■ Brief ■
The whole listing should be retyped word for word, apart from the pictures it holds.
━━━━━━━━━━
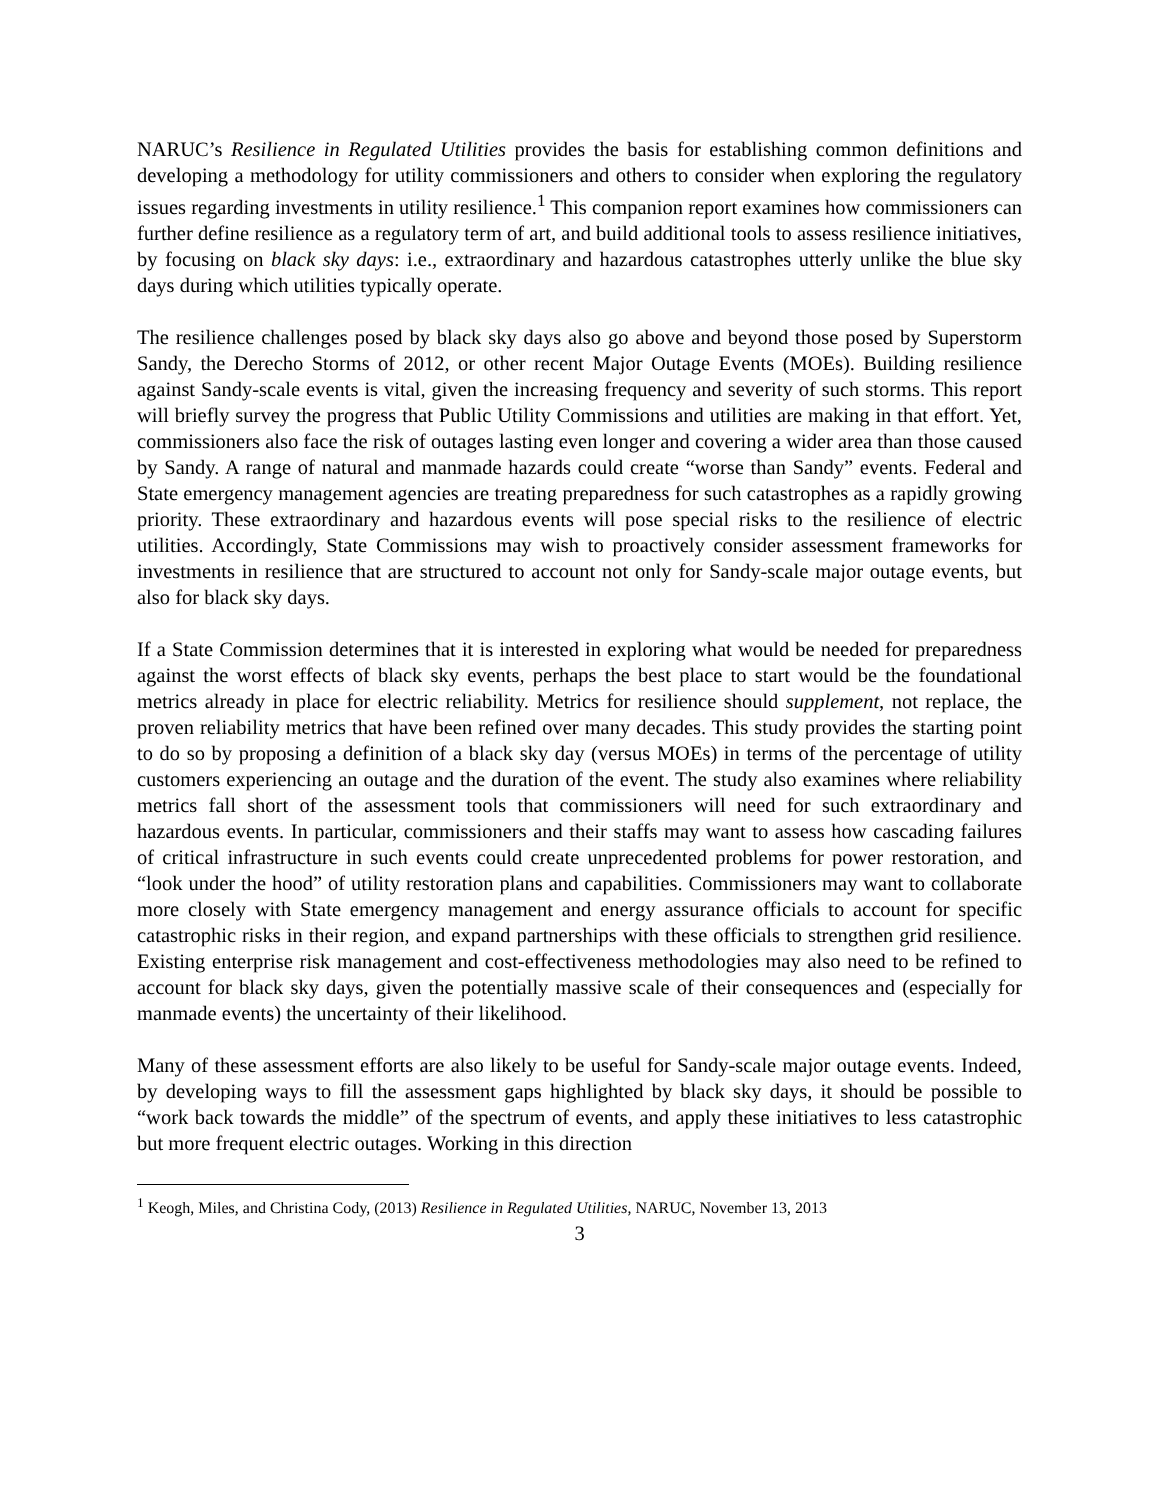NARUC’s Resilience in Regulated Utilities provides the basis for establishing common definitions and developing a methodology for utility commissioners and others to consider when exploring the regulatory issues regarding investments in utility resilience.<sup>1</sup> This companion report examines how commissioners can further define resilience as a regulatory term of art, and build additional tools to assess resilience initiatives, by focusing on black sky days: i.e., extraordinary and hazardous catastrophes utterly unlike the blue sky days during which utilities typically operate.
The resilience challenges posed by black sky days also go above and beyond those posed by Superstorm Sandy, the Derecho Storms of 2012, or other recent Major Outage Events (MOEs). Building resilience against Sandy-scale events is vital, given the increasing frequency and severity of such storms. This report will briefly survey the progress that Public Utility Commissions and utilities are making in that effort. Yet, commissioners also face the risk of outages lasting even longer and covering a wider area than those caused by Sandy. A range of natural and manmade hazards could create “worse than Sandy” events. Federal and State emergency management agencies are treating preparedness for such catastrophes as a rapidly growing priority. These extraordinary and hazardous events will pose special risks to the resilience of electric utilities. Accordingly, State Commissions may wish to proactively consider assessment frameworks for investments in resilience that are structured to account not only for Sandy-scale major outage events, but also for black sky days.
If a State Commission determines that it is interested in exploring what would be needed for preparedness against the worst effects of black sky events, perhaps the best place to start would be the foundational metrics already in place for electric reliability. Metrics for resilience should supplement, not replace, the proven reliability metrics that have been refined over many decades. This study provides the starting point to do so by proposing a definition of a black sky day (versus MOEs) in terms of the percentage of utility customers experiencing an outage and the duration of the event. The study also examines where reliability metrics fall short of the assessment tools that commissioners will need for such extraordinary and hazardous events. In particular, commissioners and their staffs may want to assess how cascading failures of critical infrastructure in such events could create unprecedented problems for power restoration, and “look under the hood” of utility restoration plans and capabilities. Commissioners may want to collaborate more closely with State emergency management and energy assurance officials to account for specific catastrophic risks in their region, and expand partnerships with these officials to strengthen grid resilience. Existing enterprise risk management and cost-effectiveness methodologies may also need to be refined to account for black sky days, given the potentially massive scale of their consequences and (especially for manmade events) the uncertainty of their likelihood.
Many of these assessment efforts are also likely to be useful for Sandy-scale major outage events. Indeed, by developing ways to fill the assessment gaps highlighted by black sky days, it should be possible to “work back towards the middle” of the spectrum of events, and apply these initiatives to less catastrophic but more frequent electric outages. Working in this direction
<sup>1</sup> Keogh, Miles, and Christina Cody, (2013) Resilience in Regulated Utilities, NARUC, November 13, 2013
3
━━━━━━━━━━
■ Task output ■
NARUC’s Resilience in Regulated Utilities provides the basis for establishing common definitions and developing a methodology for utility commissioners and others to consider when exploring the regulatory issues regarding investments in utility resilience.<sup>1</sup> This companion report examines how commissioners can further define resilience as a regulatory term of art, and build additional tools to assess resilience initiatives, by focusing on black sky days: i.e., extraordinary and hazardous catastrophes utterly unlike the blue sky days during which utilities typically operate.
The resilience challenges posed by black sky days also go above and beyond those posed by Superstorm Sandy, the Derecho Storms of 2012, or other recent Major Outage Events (MOEs). Building resilience against Sandy-scale events is vital, given the increasing frequency and severity of such storms. This report will briefly survey the progress that Public Utility Commissions and utilities are making in that effort. Yet, commissioners also face the risk of outages lasting even longer and covering a wider area than those caused by Sandy. A range of natural and manmade hazards could create “worse than Sandy” events. Federal and State emergency management agencies are treating preparedness for such catastrophes as a rapidly growing priority. These extraordinary and hazardous events will pose special risks to the resilience of electric utilities. Accordingly, State Commissions may wish to proactively consider assessment frameworks for investments in resilience that are structured to account not only for Sandy-scale major outage events, but also for black sky days.
If a State Commission determines that it is interested in exploring what would be needed for preparedness against the worst effects of black sky events, perhaps the best place to start would be the foundational metrics already in place for electric reliability. Metrics for resilience should supplement, not replace, the proven reliability metrics that have been refined over many decades. This study provides the starting point to do so by proposing a definition of a black sky day (versus MOEs) in terms of the percentage of utility customers experiencing an outage and the duration of the event. The study also examines where reliability metrics fall short of the assessment tools that commissioners will need for such extraordinary and hazardous events. In particular, commissioners and their staffs may want to assess how cascading failures of critical infrastructure in such events could create unprecedented problems for power restoration, and “look under the hood” of utility restoration plans and capabilities. Commissioners may want to collaborate more closely with State emergency management and energy assurance officials to account for specific catastrophic risks in their region, and expand partnerships with these officials to strengthen grid resilience. Existing enterprise risk management and cost-effectiveness methodologies may also need to be refined to account for black sky days, given the potentially massive scale of their consequences and (especially for manmade events) the uncertainty of their likelihood.
Many of these assessment efforts are also likely to be useful for Sandy-scale major outage events. Indeed, by developing ways to fill the assessment gaps highlighted by black sky days, it should be possible to “work back towards the middle” of the spectrum of events, and apply these initiatives to less catastrophic but more frequent electric outages. Working in this direction
<sup>1</sup> Keogh, Miles, and Christina Cody, (2013) Resilience in Regulated Utilities, NARUC, November 13, 2013
3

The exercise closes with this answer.